Brazilians stand out at PBR World Finals
The championship round of today’s Professional Bull Riders World Finals will have a Brazilian flair.
On Saturday night, it was Brazil’s Robson Palermo who won the fourth go-round at the Thomas & Mack Center with a score of 90.5 before landing on his head while dismounting. He was taken to University Medical Center for a possible fractured neck.
Five riders later, his countryman, Renato Nunes, scored 89.0 on SoulJa Boy to tie for second in the round and take the championship points lead before a sold-out crowd of 16,878. He became the only rider in the Finals to have completed each of his four rides.
Nunes will carry the lead in the event’s aggregate and world championship standings into today’s final rounds that start at 11:30 a.m. at the Thomas & Mack to conclude the five-day event.
Immediately after today’s fifth round, in which all uninjured competitors will ride, the field will be cut to the top 15 for the event’s short go-round.
The season title likely will be determined by the standings over the six rounds, in which the aggregate winner will earn 2,500 points and each place down to 10th will drop at 250-point intervals.
The season champion will earn a $1 million bonus, and the aggregate winner gets $250,000.
Nunes knows what he needs to do to get the big checks.
“I have to just ride two more bulls,” he said, with a big grin.
And Austin Meier of Kinta, Okla., who lost the points lead to Nunes, knows what he has to do and what it will take for him to rally and win the championship.
Meier’s only chance is to score high on his last two rides while Nunes gets bucked off twice today.

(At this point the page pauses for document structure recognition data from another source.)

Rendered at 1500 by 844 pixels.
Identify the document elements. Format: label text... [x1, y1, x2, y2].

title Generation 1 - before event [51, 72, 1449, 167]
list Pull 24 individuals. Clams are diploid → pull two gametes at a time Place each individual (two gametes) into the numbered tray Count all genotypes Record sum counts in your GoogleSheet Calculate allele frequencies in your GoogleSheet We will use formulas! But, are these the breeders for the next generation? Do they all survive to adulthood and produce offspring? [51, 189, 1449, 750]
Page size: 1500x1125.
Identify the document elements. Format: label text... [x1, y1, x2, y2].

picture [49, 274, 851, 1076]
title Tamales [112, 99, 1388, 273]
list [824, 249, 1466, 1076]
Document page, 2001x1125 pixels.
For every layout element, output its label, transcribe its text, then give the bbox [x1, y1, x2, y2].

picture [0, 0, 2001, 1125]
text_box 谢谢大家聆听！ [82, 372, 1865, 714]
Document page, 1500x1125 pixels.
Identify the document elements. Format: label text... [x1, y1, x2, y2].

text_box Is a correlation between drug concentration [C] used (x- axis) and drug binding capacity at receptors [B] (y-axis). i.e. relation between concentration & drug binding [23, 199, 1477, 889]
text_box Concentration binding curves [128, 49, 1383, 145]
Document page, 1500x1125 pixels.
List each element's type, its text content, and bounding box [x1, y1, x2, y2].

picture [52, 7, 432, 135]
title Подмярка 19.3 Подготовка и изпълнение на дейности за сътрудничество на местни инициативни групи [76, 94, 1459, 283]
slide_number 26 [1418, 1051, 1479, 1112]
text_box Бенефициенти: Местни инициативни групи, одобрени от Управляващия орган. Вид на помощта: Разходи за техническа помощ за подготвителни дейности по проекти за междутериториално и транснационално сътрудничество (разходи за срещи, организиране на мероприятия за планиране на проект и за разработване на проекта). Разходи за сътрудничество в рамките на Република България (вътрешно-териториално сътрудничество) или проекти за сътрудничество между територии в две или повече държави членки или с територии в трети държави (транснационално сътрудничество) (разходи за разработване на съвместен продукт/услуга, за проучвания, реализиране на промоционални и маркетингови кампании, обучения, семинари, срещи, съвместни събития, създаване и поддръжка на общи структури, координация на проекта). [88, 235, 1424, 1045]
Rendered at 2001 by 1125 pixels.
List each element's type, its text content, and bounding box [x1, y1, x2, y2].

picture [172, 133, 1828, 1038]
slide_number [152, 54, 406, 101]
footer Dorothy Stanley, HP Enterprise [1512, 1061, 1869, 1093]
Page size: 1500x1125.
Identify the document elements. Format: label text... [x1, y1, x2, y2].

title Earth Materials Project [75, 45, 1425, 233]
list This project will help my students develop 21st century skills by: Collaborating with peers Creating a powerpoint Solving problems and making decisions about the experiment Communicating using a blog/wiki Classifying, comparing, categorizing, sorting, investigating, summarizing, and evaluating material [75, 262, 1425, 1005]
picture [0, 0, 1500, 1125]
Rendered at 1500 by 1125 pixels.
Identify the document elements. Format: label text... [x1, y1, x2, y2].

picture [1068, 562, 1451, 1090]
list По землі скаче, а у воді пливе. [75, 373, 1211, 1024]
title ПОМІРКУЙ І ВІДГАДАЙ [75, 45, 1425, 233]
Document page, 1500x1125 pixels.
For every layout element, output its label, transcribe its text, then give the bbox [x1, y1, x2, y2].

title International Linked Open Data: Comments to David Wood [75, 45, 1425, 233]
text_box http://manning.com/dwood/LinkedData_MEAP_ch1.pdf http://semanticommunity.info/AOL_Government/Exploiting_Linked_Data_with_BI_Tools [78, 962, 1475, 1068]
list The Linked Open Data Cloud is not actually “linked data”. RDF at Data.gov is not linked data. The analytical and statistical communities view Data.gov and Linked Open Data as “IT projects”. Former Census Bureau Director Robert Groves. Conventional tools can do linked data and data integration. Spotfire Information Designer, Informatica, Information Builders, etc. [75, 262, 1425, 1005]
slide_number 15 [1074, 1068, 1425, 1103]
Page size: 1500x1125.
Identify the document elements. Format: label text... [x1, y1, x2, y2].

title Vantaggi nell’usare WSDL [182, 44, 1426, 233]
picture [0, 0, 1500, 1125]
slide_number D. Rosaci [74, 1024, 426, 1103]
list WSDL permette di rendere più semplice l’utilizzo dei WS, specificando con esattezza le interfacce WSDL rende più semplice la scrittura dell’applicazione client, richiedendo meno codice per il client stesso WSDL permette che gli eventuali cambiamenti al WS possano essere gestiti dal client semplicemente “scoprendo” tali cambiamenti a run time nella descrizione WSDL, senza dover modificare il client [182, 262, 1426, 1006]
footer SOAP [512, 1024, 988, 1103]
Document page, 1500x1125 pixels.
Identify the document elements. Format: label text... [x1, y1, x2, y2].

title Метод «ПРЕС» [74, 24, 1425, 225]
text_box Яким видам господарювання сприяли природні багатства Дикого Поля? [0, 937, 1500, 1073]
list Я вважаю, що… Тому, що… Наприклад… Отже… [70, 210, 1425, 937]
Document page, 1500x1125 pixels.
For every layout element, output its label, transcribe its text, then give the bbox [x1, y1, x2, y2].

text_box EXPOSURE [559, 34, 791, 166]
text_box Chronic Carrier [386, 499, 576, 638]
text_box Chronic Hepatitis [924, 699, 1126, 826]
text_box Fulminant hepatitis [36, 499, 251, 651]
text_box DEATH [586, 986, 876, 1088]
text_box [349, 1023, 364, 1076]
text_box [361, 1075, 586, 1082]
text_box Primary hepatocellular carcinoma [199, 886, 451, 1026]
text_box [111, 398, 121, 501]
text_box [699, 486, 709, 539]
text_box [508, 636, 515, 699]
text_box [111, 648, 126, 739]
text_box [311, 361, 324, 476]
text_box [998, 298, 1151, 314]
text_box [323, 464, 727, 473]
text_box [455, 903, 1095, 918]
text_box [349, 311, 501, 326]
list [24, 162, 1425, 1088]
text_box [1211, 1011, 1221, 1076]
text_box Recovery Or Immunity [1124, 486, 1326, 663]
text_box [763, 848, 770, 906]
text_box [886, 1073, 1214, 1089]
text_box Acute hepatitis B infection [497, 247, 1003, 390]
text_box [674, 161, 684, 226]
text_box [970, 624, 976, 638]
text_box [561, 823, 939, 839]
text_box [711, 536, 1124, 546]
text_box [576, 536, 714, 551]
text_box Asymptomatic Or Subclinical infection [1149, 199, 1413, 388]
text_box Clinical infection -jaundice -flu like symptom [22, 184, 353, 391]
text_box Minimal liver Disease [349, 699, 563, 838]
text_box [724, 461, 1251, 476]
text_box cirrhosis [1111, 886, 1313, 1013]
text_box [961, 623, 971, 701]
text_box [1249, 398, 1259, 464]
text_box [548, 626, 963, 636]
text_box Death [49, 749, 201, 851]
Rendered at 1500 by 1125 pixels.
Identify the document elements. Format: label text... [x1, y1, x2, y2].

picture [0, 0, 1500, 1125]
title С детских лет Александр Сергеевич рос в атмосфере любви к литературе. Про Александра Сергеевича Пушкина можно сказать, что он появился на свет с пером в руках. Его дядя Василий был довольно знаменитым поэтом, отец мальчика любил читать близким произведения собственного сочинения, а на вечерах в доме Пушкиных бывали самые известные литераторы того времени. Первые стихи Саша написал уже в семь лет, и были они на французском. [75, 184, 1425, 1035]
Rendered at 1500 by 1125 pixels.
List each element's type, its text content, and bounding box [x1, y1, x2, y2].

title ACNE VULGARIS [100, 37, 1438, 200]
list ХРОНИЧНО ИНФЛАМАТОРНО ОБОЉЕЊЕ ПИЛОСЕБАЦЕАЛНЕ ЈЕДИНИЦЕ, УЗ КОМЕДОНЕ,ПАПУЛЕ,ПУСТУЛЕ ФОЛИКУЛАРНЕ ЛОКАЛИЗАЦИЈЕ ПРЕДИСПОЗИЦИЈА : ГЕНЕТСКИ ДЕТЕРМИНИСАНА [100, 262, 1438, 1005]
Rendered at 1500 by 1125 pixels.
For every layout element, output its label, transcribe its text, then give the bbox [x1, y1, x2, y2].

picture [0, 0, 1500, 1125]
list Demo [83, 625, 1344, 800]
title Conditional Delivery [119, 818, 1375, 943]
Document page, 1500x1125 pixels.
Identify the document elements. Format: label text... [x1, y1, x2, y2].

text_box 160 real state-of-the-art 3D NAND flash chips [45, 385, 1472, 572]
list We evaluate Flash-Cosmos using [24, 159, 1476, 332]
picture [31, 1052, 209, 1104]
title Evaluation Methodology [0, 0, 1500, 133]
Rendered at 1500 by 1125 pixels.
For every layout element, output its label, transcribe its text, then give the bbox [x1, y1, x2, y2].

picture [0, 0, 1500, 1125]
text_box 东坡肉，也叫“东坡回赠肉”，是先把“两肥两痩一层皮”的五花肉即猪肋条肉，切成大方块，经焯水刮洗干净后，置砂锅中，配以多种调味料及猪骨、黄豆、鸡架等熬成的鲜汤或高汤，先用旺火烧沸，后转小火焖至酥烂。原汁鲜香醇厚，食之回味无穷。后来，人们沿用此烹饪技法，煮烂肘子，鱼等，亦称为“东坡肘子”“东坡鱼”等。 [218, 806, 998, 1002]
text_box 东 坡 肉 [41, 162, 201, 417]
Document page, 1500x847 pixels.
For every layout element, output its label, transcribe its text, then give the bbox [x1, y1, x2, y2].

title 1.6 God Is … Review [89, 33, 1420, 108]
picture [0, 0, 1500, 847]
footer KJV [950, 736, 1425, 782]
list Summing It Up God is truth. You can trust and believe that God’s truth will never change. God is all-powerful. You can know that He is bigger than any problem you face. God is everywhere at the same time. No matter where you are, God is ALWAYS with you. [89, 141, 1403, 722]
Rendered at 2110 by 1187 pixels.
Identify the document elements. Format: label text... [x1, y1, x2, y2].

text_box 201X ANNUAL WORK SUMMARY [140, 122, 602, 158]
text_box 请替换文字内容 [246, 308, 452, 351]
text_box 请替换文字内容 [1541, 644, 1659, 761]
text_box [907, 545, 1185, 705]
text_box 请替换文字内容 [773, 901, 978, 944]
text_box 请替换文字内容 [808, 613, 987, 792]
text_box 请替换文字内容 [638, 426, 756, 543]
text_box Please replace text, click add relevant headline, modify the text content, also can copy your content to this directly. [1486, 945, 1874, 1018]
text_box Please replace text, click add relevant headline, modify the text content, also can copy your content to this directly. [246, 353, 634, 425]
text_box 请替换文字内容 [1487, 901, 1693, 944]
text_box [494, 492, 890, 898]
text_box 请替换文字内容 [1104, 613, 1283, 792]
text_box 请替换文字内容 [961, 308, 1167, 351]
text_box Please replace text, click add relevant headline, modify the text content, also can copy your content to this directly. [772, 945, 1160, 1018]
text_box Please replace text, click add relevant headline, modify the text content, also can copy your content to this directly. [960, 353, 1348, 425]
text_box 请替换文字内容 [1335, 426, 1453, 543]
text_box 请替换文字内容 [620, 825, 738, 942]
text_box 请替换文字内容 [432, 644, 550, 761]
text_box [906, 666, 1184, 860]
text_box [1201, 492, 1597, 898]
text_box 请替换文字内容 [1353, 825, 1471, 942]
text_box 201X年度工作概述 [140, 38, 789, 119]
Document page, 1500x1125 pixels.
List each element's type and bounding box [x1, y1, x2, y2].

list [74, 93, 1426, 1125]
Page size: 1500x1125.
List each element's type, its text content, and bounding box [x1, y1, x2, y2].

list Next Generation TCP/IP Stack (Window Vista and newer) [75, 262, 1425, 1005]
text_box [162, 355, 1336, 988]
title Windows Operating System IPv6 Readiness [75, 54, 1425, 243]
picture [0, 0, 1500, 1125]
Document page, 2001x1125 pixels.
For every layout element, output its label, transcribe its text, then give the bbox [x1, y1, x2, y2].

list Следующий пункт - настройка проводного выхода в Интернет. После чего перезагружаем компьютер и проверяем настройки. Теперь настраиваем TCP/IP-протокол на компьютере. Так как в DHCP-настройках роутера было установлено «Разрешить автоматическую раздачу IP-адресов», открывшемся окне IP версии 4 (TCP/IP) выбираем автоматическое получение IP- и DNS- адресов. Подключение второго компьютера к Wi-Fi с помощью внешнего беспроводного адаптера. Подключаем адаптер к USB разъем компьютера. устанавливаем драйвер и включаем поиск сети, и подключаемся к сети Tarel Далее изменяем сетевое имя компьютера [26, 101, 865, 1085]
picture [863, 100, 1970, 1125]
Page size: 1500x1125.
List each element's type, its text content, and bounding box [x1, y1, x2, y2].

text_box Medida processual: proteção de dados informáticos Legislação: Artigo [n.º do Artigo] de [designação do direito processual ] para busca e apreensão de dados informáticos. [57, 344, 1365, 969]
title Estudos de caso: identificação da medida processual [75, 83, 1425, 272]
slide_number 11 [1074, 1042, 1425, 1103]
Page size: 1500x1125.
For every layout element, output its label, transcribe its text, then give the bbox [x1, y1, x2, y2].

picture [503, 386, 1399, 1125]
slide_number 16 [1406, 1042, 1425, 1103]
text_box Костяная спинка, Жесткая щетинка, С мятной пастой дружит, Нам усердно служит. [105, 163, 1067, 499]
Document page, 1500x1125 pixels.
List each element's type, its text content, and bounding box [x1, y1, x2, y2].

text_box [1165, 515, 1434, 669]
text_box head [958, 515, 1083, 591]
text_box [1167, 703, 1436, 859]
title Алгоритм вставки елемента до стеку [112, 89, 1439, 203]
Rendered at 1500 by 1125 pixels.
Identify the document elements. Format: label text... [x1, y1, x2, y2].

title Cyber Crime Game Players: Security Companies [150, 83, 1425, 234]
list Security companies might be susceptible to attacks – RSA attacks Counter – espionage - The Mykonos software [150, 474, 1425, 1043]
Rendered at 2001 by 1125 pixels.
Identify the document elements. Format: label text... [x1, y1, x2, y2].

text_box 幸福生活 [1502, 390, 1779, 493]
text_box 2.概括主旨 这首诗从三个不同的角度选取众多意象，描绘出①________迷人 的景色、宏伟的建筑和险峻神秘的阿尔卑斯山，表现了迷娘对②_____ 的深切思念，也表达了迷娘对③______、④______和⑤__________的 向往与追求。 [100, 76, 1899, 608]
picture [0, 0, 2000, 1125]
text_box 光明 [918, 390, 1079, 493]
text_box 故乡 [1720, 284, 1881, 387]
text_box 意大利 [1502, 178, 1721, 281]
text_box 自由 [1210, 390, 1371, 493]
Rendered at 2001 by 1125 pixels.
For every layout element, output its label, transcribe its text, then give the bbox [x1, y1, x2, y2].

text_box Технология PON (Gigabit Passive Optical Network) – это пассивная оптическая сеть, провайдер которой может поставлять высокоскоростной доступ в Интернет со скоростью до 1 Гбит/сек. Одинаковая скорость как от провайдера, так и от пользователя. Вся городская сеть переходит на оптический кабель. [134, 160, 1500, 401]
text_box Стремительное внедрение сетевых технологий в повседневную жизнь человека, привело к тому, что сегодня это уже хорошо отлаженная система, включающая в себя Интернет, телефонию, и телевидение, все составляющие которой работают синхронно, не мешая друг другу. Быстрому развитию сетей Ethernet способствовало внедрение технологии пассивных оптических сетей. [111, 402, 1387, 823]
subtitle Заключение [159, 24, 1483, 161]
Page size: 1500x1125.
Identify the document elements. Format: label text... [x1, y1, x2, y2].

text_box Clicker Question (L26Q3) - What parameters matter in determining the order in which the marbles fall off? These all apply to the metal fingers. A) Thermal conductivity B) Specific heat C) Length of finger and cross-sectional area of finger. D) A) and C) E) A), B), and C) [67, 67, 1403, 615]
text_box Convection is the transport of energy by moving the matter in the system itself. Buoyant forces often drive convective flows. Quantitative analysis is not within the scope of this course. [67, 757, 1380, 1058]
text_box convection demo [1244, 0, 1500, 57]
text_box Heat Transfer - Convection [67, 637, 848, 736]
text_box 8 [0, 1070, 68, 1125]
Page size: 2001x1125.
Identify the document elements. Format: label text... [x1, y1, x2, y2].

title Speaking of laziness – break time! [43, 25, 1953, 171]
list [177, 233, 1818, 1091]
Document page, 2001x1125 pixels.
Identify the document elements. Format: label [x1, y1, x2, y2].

“I’ve got to do my job,” Meier said. “Renato is in the driver’s seat to win this deal, but that doesn’t mean that I’m going to lay down, roll over and let him drive over me.
“Renato and I are good friends, and what makes our sport unique is we’re not competing against each other, we’re competing against the bulls.”
Meier kept his hopes alive by hanging onto the side of Secretary of Soul for the last half of his ride.
“I knew I had to do everything to keep it going,” he said after getting a score of 76.65. “It was now or never. I didn’t figure on him trying to drop me off on my face and make me hang from the side.”
■ NOTES — Reigning PBR world champion Kody Lostroh of Longmont, Colo., will not compete today after suffering a concussion Saturday night.
Lostroh and J.B. Mauney of Mooresville, N.C., dominated the Finals a year ago when Lostroh rode seven of eight bulls and Mauney became the first to cover all eight in the Finals.
But Mauney, who has battled injuries throughout the Finals, and Lostroh have yet to make the eight-second buzzer.